Nevertheless, as a parent of two children in the New York City public school system, I don’t think that the Common Core should be abolished, nor do I think that opting out (which does indeed tend to happen at the schools in which the children are already pretty low-risk) is the answer. There should be more transparency with the tests, and questions should be challenging, but should not be lacking in clarity. These are simple fixes, though, to a problem that won’t actually solve anything for many New York City public school parents. Having witnessed 10-year-olds in tears at the prospect of having to attend a middle school without knowing a single other person, and 9-year-olds break down on test day because they worry what a bad test will mean for “their future,” I can only conclude that it isn’t even what’s on the tests that are the problem, it’s that the results of the tests are so entwined with our children’s academic future that they strangle their academic present. It’s a patently ridiculous system and there is no good reason for it.
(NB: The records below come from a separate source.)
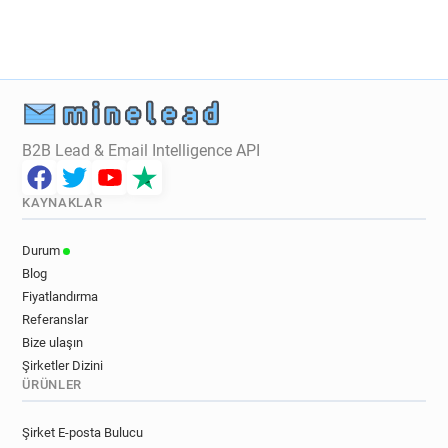
B2B Lead & Email Intelligence API
KAYNAKLAR
Durum
Blog
Fiyatlandırma
Referanslar
Bize ulaşın
Şirketler Dizini
ÜRÜNLER
Şirket E-posta Bulucu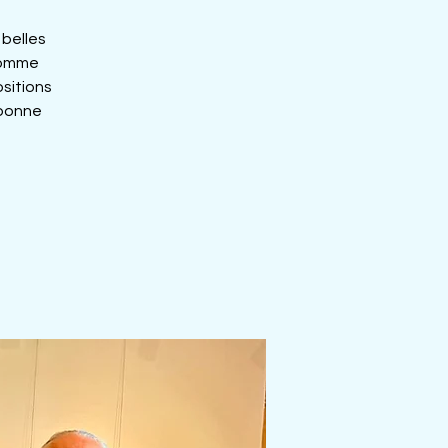
 belles
comme
sitions
 bonne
If the Common Core is indeed a way of judging the work that our schools are doing, then rather than use the grades to penalize or award kids, we should simply use them as a method of evaluating the schools, and allow kids to apply to middle schools based on their overall academic prowess in the form of their annual report cards, rather than test scores. (Middle schools do look at report cards when evaluating fifth-graders, however, much like with the SATs, test scores are notoriously heavily weighted.) This would ease a lot of the pressure that the kids feel about the tests, and in turn might mean a lot fewer eyes to dry for parents like Louis C.K., and it would also allow for an impartial (or as close as possible) way of judging schools and faculty alike. Because as the system works now, something just isn’t adding up.